Greek lawmakers approved the country’s 2013 austerity budget early today, an essential step in Greece’s efforts to persuade its international creditors to unblock a vital rescue loan instalment without which the country will go bankrupt.
The budget was passed by a 167-128 vote in the 300-member Parliament. It came days after a separate bill of deep spending cuts and tax hikes for the next two years squeaked through with a narrow majority following severe disagreements among the three parties in the governing coalition.
Prime Minister Antonis Samaras pledged that the spending cuts will be the last Greeks have to endure.
“Just four days ago, we voted the most sweeping reforms ever in Greece,” he said. “The sacrifices (in the earlier bill and the budget) will be the last. Provided, of course, we implement all we have legislated. ”
“Greece has done what it was asked to do and now is the time for the creditors to make good on their commitments,” he stressed.
Athens says that with the passage of the two bills, the next loan instalment, worth about $40 billion, should be disbursed.

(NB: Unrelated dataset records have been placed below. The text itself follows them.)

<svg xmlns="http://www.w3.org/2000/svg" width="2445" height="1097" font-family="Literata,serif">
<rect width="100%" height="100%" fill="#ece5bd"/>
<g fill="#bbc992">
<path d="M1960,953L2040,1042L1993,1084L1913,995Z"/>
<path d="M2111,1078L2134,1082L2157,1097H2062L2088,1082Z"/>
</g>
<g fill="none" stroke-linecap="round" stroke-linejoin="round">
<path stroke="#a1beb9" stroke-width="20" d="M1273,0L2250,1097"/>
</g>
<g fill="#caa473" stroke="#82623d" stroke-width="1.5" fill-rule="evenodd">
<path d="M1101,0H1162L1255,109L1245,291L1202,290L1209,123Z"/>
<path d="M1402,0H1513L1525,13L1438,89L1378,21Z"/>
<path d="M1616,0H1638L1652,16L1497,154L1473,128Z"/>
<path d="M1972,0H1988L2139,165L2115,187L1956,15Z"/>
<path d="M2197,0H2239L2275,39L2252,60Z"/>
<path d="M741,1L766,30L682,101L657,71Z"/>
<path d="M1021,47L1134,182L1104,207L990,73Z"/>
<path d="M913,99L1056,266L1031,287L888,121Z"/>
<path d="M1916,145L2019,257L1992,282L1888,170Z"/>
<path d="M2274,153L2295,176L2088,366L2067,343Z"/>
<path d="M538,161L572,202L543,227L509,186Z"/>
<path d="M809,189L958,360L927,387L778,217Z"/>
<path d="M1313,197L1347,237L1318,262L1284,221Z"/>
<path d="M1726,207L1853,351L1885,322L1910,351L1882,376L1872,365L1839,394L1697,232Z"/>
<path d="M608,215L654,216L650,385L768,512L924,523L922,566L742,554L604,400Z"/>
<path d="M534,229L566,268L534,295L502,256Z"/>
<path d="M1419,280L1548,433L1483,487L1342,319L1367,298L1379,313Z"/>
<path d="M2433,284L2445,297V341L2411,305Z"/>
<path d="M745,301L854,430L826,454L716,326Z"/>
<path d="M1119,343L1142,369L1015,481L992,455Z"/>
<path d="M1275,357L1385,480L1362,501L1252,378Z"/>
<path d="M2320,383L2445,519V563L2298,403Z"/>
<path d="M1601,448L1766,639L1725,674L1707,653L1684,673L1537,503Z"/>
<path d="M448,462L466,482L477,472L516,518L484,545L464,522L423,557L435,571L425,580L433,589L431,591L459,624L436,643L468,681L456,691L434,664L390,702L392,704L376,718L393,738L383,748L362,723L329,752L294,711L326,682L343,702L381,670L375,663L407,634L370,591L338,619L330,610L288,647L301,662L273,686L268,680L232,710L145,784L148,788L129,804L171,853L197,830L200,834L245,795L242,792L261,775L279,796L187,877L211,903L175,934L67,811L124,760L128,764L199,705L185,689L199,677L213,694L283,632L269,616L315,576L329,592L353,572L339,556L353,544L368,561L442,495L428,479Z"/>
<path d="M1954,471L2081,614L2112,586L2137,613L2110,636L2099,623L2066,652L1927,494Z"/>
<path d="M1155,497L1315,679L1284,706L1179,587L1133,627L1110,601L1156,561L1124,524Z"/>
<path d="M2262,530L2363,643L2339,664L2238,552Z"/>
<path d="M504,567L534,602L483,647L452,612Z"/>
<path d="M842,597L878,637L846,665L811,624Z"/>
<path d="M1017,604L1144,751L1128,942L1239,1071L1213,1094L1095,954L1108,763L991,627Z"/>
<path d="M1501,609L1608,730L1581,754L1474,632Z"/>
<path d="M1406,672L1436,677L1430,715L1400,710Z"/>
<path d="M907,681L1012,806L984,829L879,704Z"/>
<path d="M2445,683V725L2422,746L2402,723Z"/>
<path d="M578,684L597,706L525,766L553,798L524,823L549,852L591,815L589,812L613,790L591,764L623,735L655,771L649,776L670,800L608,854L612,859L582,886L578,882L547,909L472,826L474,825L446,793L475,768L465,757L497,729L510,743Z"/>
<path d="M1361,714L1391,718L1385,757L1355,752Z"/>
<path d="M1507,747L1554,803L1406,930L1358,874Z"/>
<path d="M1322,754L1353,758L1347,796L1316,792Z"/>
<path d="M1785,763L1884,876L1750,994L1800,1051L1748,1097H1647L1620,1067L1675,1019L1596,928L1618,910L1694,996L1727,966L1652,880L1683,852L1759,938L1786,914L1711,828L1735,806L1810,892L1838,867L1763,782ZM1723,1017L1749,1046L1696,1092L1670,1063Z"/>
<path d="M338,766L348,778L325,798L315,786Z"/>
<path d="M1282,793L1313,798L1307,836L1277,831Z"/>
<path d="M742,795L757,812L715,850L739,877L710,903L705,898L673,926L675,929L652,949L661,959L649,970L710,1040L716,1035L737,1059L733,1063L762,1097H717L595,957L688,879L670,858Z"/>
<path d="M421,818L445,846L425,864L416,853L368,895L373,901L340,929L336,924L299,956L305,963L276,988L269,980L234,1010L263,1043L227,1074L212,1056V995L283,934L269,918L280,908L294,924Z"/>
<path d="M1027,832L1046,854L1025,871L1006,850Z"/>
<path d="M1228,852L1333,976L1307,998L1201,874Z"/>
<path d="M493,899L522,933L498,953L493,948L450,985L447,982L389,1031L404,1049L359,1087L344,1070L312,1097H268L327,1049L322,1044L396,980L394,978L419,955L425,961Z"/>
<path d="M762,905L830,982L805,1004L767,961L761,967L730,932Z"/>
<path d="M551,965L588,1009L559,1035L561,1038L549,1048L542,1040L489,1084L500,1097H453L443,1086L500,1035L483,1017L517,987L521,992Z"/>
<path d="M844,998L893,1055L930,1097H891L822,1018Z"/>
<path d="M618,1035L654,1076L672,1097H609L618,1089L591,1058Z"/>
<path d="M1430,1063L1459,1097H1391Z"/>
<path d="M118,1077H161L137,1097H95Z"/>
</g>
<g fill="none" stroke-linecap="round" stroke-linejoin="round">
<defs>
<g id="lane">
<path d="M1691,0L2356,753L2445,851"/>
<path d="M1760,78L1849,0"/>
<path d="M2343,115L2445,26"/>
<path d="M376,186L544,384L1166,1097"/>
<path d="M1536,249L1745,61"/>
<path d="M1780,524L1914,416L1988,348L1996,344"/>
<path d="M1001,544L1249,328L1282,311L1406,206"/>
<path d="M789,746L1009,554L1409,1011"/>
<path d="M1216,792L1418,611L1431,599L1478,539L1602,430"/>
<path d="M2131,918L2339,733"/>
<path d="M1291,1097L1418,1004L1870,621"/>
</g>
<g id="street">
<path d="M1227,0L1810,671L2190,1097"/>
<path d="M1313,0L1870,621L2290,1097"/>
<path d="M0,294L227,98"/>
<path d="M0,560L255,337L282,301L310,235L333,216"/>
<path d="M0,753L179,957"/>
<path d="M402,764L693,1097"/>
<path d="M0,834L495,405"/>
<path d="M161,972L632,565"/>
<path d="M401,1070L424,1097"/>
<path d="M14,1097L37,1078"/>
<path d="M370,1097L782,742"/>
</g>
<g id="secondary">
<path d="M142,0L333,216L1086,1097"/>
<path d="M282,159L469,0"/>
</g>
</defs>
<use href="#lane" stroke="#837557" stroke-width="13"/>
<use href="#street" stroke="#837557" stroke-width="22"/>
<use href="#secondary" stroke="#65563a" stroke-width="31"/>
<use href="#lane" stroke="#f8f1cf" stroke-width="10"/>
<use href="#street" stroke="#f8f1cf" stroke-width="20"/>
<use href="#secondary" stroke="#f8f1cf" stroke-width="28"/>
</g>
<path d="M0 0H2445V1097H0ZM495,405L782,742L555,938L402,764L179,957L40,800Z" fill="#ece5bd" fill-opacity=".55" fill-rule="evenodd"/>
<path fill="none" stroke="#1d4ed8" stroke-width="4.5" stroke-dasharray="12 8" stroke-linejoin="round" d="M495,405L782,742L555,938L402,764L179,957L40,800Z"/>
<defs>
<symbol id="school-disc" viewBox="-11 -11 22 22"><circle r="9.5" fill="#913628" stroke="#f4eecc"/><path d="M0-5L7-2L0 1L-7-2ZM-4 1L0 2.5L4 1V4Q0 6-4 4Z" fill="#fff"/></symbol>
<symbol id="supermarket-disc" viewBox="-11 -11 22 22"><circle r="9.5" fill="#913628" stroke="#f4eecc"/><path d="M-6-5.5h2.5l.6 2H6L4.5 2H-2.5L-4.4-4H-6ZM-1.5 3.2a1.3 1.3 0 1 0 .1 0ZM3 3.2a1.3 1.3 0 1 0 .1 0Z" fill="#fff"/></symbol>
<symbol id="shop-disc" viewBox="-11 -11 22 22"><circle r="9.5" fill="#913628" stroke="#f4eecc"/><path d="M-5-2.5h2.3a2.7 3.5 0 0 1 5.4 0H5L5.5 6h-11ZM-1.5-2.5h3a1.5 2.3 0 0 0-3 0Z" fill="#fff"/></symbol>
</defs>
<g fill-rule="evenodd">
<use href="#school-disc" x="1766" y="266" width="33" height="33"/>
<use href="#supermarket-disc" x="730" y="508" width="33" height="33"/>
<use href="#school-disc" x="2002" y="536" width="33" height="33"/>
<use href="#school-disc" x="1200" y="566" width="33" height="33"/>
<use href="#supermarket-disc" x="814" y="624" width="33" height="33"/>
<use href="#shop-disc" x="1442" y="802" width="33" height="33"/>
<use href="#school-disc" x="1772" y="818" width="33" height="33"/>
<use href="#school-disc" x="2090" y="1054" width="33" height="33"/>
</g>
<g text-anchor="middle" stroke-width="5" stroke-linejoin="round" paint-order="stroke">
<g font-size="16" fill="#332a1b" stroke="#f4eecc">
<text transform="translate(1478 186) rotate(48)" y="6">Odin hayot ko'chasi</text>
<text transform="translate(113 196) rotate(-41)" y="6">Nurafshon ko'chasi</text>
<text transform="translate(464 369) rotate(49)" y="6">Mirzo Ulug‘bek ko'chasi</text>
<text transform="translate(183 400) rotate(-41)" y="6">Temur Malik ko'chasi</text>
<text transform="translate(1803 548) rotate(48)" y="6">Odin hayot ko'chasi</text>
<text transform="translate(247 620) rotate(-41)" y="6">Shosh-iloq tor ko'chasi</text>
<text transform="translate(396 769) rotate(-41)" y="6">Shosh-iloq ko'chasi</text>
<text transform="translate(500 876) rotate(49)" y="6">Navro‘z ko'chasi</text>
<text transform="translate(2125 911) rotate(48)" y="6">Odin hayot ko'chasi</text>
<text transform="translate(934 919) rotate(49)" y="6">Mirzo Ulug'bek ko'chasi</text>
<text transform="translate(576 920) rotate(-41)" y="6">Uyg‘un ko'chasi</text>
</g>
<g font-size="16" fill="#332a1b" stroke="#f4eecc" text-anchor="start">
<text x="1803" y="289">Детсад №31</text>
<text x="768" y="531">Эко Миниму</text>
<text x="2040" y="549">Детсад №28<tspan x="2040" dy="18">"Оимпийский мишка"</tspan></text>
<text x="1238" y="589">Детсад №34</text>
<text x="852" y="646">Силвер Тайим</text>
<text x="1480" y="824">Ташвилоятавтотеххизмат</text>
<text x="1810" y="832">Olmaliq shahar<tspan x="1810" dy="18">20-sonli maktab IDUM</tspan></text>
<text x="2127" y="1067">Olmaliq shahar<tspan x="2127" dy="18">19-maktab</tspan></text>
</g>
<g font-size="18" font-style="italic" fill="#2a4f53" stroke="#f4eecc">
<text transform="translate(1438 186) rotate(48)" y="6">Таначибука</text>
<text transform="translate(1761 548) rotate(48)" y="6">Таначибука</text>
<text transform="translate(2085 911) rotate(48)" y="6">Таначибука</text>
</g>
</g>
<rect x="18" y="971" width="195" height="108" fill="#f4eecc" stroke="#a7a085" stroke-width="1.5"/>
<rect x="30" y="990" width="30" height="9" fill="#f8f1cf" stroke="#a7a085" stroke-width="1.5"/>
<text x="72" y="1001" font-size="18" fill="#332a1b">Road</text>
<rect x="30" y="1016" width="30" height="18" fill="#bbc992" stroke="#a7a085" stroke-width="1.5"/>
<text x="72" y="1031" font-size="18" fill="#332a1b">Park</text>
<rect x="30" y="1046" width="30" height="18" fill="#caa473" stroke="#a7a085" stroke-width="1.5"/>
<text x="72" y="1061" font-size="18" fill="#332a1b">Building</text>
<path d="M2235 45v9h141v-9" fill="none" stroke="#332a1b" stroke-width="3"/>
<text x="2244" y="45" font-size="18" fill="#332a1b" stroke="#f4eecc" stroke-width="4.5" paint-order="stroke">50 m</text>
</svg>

Without it, the government has said it will run out of cash on Friday, when $6.35 billion worth of treasury bills mature.

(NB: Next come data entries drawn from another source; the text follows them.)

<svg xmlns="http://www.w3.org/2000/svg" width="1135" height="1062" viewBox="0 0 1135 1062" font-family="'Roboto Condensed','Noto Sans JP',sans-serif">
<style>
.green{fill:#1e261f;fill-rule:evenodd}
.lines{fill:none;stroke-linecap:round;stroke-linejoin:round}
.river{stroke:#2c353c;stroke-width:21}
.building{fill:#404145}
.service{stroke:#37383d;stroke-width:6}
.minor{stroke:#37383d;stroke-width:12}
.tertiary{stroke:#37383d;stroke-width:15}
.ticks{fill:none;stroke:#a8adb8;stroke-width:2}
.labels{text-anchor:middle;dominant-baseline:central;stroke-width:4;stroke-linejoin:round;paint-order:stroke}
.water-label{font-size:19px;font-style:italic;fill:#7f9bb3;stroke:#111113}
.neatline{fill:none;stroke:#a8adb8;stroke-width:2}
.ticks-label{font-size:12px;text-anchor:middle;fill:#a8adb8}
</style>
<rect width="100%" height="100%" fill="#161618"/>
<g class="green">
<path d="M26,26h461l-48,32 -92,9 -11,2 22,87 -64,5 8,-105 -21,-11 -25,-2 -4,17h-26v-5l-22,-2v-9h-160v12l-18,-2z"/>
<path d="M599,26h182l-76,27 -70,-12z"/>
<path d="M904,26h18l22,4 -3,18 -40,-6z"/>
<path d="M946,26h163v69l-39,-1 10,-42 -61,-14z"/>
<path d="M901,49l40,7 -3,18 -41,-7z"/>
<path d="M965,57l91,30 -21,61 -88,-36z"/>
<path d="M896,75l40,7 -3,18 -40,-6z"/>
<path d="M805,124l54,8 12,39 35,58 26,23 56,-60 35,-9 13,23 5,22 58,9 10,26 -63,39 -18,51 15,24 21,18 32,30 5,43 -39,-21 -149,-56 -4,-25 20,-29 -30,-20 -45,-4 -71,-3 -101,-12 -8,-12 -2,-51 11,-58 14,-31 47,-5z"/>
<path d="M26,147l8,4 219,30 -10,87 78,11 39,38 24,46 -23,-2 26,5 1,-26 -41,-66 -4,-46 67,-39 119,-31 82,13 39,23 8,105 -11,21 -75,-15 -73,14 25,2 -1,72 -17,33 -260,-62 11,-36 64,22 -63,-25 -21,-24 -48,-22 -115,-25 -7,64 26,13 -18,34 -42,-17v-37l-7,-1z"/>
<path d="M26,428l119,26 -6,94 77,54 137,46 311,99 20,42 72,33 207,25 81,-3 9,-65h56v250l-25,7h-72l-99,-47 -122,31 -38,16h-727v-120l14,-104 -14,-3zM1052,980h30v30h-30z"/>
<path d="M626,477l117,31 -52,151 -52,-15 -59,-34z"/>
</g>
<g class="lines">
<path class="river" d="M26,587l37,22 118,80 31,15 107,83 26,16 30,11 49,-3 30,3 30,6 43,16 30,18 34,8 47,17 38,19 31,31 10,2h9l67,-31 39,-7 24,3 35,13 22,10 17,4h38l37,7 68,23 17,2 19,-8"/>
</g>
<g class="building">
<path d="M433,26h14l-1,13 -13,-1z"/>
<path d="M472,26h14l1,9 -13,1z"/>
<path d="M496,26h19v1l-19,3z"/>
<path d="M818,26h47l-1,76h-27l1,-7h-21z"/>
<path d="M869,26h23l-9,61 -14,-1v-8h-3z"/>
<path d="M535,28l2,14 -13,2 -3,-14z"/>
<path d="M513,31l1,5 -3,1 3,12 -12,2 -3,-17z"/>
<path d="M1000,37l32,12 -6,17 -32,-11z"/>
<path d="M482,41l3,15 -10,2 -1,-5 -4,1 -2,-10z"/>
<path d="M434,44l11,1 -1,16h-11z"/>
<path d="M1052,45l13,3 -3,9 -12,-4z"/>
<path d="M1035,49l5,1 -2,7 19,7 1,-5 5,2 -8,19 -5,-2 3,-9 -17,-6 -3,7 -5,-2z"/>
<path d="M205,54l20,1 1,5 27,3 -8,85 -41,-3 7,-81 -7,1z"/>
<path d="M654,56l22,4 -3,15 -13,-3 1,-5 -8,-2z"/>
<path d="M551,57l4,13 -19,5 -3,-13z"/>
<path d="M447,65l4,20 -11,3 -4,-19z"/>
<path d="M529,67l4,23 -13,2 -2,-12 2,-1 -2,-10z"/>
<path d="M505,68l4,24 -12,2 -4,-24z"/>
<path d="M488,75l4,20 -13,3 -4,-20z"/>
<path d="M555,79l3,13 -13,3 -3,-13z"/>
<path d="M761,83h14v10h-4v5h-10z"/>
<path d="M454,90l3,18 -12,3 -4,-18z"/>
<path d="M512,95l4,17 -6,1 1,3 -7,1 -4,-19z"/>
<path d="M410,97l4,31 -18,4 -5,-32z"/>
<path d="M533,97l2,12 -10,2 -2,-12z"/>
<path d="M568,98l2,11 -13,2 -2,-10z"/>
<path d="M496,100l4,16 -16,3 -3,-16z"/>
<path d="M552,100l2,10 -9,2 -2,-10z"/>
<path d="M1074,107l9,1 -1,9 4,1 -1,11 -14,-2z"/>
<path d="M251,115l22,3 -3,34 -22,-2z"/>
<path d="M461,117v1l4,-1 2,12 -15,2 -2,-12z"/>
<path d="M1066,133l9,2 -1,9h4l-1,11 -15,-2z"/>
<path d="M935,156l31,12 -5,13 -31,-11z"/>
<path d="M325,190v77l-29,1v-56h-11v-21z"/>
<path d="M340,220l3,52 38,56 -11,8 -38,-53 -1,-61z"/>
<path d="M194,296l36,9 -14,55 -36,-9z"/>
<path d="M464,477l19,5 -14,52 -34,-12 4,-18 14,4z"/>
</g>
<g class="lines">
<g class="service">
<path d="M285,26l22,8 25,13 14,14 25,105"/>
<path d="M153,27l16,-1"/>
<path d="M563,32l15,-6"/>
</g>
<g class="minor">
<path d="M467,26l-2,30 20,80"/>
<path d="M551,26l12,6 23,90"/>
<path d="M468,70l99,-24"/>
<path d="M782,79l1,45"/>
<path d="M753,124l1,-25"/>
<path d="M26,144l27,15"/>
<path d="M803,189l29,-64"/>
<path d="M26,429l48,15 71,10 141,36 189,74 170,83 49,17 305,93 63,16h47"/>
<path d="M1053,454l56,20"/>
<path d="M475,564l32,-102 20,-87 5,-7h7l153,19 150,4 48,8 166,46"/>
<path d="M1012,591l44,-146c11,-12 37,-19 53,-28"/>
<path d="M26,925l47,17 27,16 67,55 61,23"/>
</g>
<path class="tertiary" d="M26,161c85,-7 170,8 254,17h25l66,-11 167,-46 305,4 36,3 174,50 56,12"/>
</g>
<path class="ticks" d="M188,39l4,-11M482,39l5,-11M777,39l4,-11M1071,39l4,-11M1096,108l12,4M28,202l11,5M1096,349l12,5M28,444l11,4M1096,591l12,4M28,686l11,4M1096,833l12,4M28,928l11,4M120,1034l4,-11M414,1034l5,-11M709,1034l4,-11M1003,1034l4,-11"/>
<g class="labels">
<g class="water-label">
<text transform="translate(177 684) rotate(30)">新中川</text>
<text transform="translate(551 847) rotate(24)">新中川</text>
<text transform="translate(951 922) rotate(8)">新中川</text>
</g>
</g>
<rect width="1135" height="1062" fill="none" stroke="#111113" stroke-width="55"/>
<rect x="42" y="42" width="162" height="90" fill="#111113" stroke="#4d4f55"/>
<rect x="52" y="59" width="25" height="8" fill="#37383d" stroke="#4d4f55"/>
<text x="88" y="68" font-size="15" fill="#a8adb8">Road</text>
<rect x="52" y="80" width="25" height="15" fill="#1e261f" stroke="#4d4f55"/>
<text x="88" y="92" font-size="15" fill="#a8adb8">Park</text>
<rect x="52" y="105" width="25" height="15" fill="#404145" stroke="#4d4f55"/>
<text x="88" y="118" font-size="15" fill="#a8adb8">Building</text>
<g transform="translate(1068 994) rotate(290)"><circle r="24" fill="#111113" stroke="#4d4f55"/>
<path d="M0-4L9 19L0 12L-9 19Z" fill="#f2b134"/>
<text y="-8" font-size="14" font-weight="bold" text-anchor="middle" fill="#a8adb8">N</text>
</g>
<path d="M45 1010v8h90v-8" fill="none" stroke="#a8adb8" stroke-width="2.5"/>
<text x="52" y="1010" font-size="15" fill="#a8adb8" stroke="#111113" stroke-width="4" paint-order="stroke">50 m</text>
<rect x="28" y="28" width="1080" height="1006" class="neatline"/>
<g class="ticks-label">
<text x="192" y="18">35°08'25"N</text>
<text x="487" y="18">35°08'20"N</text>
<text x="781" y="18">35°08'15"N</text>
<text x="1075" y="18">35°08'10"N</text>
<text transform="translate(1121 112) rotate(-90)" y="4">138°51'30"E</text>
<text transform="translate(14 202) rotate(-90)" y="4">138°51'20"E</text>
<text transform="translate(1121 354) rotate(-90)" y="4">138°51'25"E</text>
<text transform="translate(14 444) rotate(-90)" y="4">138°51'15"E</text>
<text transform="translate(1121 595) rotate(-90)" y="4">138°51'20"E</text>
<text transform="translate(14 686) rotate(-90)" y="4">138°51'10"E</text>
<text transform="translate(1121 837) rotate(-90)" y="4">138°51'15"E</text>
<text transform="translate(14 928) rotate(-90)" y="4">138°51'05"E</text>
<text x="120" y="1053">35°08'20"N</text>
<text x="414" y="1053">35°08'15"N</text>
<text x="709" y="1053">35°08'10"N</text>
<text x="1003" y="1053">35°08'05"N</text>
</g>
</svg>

Finance ministers from the 17-nation Euro Zone are meeting in Brussels later today, with Greece high on the agenda.
However, German Finance Minister Wolfgang Schaeuble has indicated it is unlikely that the ministers will decide on the disbursement at that meeting.
“We all ... want to help Greece, but we won’t be put under pressure,” Schaeuble told the weekly newspaper Welt am Sonntag.
Schaeuble said the so-called troika of debt inspectors likely won’t deliver their report on Greece’s reform programme by today. The creditors also want to see what the debt inspectors have to say about Greece’s debt sustainability.
But speaking minutes before the vote, Samaras pledged the bailout funds would be disbursed “on time’’.
Finance Minister Yannis Stournaras also stressed the precariousness of Greece’s cash reserves, with the treasury bills due on Friday.
“Without the help of the European Central Bank, the refunding of these treasury bills from the banking system will lead the private sector to complete suffocation,” Stournaras said.